### TASK TO CARRY OUT:
Change every "UK Parliament" in the data below to "Parliament of the United Kingdom". Keep the rest of the text the same.

::::

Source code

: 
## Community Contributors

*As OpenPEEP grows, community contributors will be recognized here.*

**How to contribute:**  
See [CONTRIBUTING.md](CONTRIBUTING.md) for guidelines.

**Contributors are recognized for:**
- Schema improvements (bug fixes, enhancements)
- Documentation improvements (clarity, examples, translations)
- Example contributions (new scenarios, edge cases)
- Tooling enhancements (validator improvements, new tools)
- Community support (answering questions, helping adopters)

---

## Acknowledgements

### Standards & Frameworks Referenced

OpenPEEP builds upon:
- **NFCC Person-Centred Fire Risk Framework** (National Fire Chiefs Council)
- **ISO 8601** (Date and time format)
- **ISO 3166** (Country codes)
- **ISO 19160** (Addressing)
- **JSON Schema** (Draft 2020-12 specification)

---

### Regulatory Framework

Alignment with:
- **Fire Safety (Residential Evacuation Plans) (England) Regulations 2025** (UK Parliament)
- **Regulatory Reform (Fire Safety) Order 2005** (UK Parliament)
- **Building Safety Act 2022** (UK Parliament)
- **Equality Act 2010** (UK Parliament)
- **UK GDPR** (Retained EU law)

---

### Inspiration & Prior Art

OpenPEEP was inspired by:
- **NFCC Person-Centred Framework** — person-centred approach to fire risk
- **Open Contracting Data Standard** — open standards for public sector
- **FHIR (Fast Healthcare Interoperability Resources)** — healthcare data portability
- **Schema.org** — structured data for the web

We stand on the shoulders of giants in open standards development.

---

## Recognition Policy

::::

### ANSWER FOR THIS EXERCISE:
Source code

: 
## Community Contributors

*As OpenPEEP grows, community contributors will be recognized here.*

**How to contribute:**  
See [CONTRIBUTING.md](CONTRIBUTING.md) for guidelines.

**Contributors are recognized for:**
- Schema improvements (bug fixes, enhancements)
- Documentation improvements (clarity, examples, translations)
- Example contributions (new scenarios, edge cases)
- Tooling enhancements (validator improvements, new tools)
- Community support (answering questions, helping adopters)

---

## Acknowledgements

### Standards & Frameworks Referenced

OpenPEEP builds upon:
- **NFCC Person-Centred Fire Risk Framework** (National Fire Chiefs Council)
- **ISO 8601** (Date and time format)
- **ISO 3166** (Country codes)
- **ISO 19160** (Addressing)
- **JSON Schema** (Draft 2020-12 specification)

---

### Regulatory Framework

Alignment with:
- **Fire Safety (Residential Evacuation Plans) (England) Regulations 2025** (Parliament of the United Kingdom)
- **Regulatory Reform (Fire Safety) Order 2005** (Parliament of the United Kingdom)
- **Building Safety Act 2022** (Parliament of the United Kingdom)
- **Equality Act 2010** (Parliament of the United Kingdom)
- **UK GDPR** (Retained EU law)

---

### Inspiration & Prior Art

OpenPEEP was inspired by:
- **NFCC Person-Centred Framework** — person-centred approach to fire risk
- **Open Contracting Data Standard** — open standards for public sector
- **FHIR (Fast Healthcare Interoperability Resources)** — healthcare data portability
- **Schema.org** — structured data for the web

We stand on the shoulders of giants in open standards development.

---

## Recognition Policy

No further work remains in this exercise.